▸ Given material:
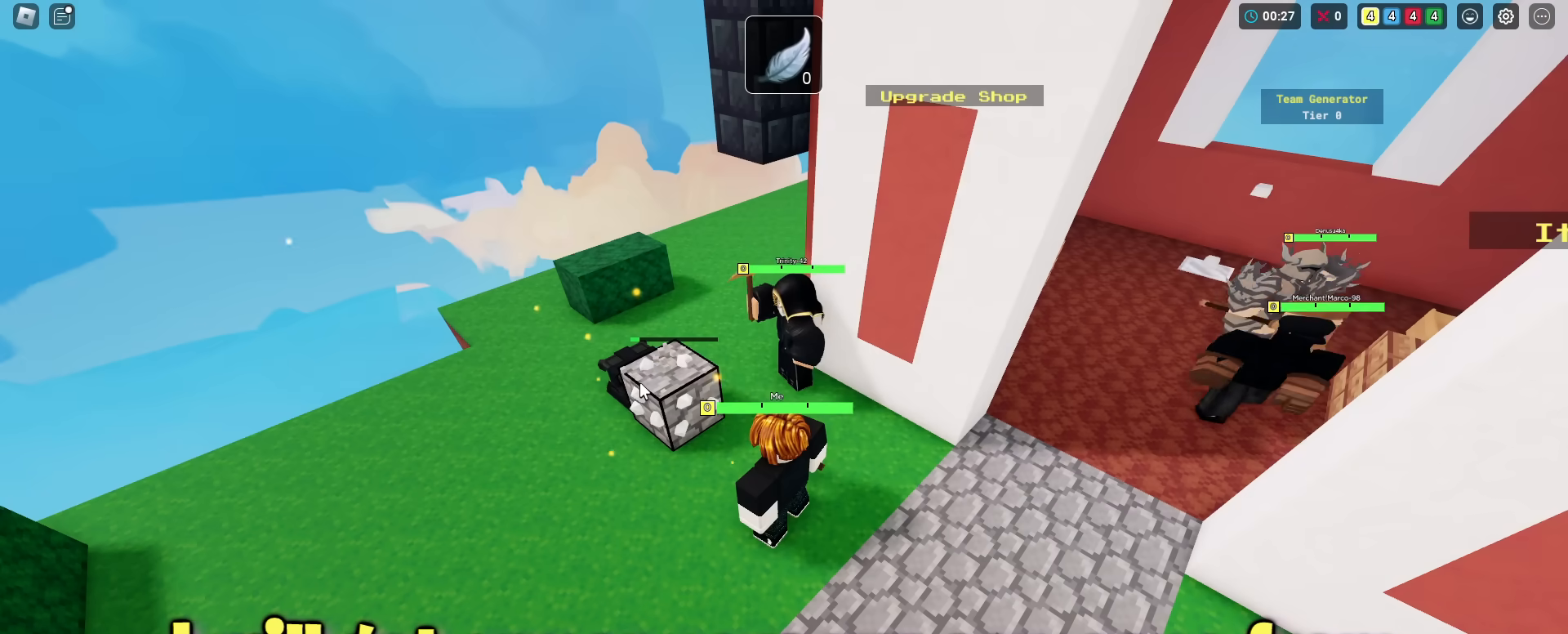
{"keys": [], "mouse_move": "still", "events": []}
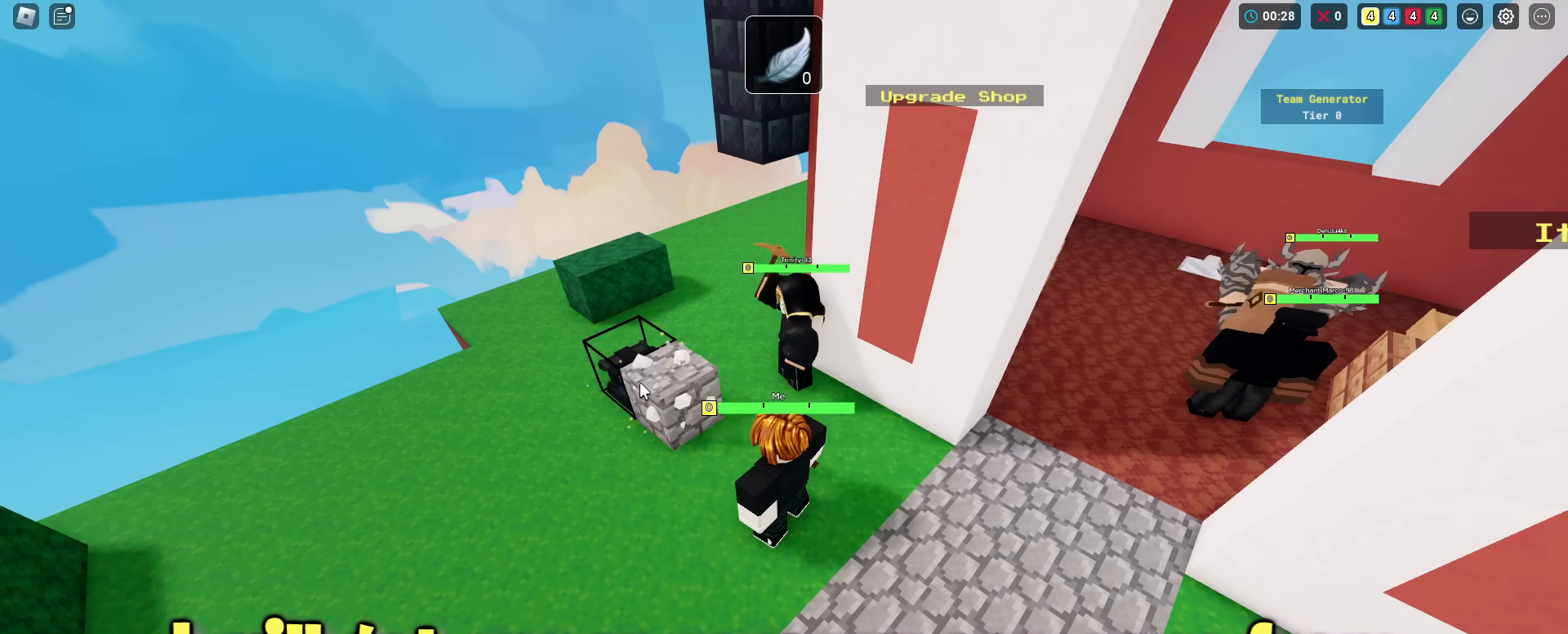
{"keys": [], "mouse_move": "still", "events": []}
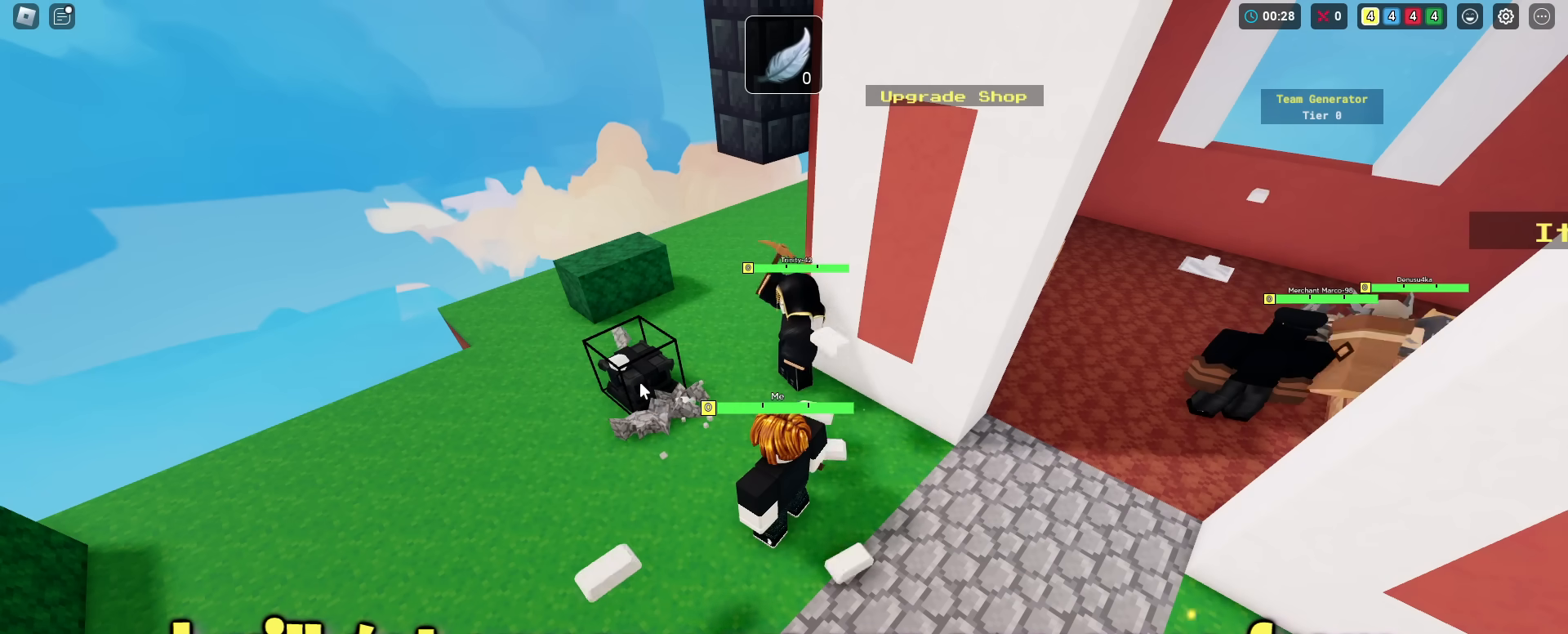
{"keys": ["d", "w"], "mouse_move": "right", "events": [[367, "d", "down"], [417, "w", "down"]]}
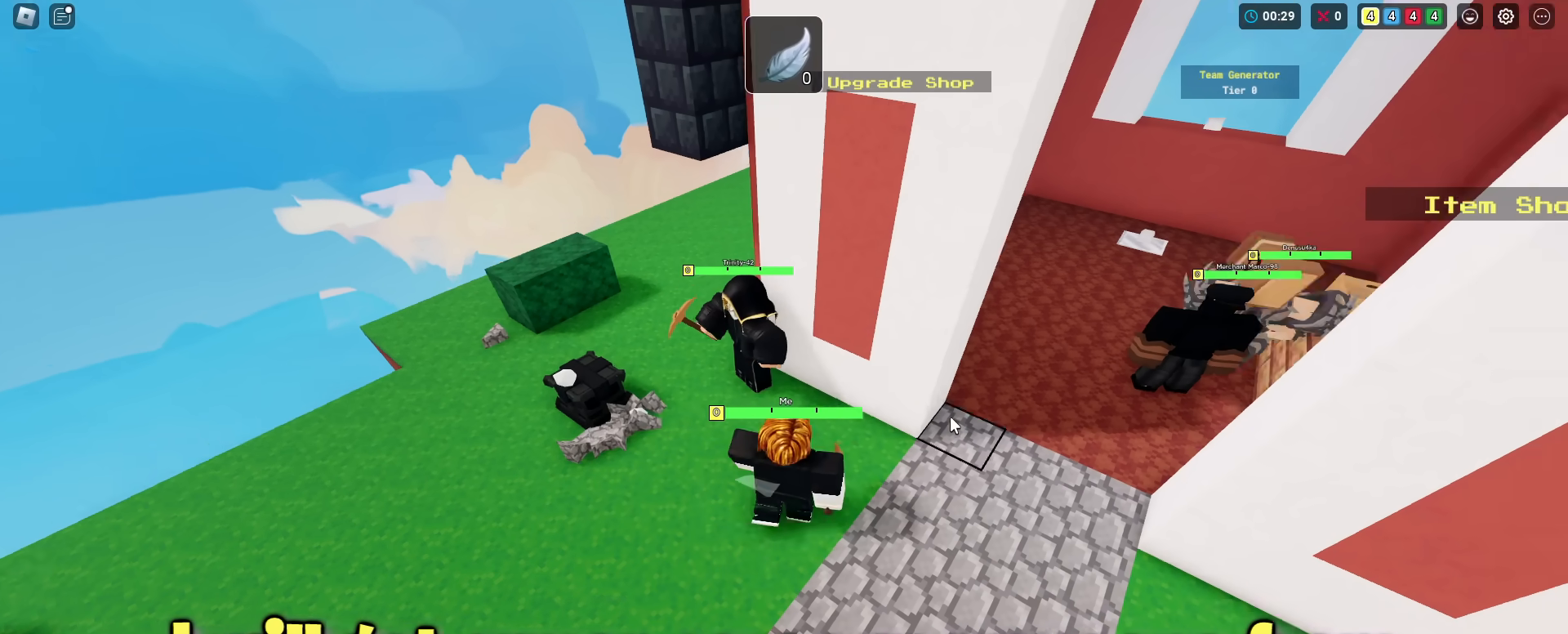
{"keys": ["shift", "w"], "mouse_move": "down-left", "events": [[50, "shift", "down"], [317, "1", "down"], [417, "d", "up"], [467, "1", "up"]]}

▸ Work task:
A faithful copy is needed: reproduce all of the data above, leaving the pictures out.

▸ Result for this exercise:
{"keys": [], "mouse_move": "still", "events": []}
{"keys": [], "mouse_move": "still", "events": []}
{"keys": ["d", "w"], "mouse_move": "right", "events": [[367, "d", "down"], [417, "w", "down"]]}
{"keys": ["shift", "w"], "mouse_move": "down-left", "events": [[50, "shift", "down"], [317, "1", "down"], [417, "d", "up"], [467, "1", "up"]]}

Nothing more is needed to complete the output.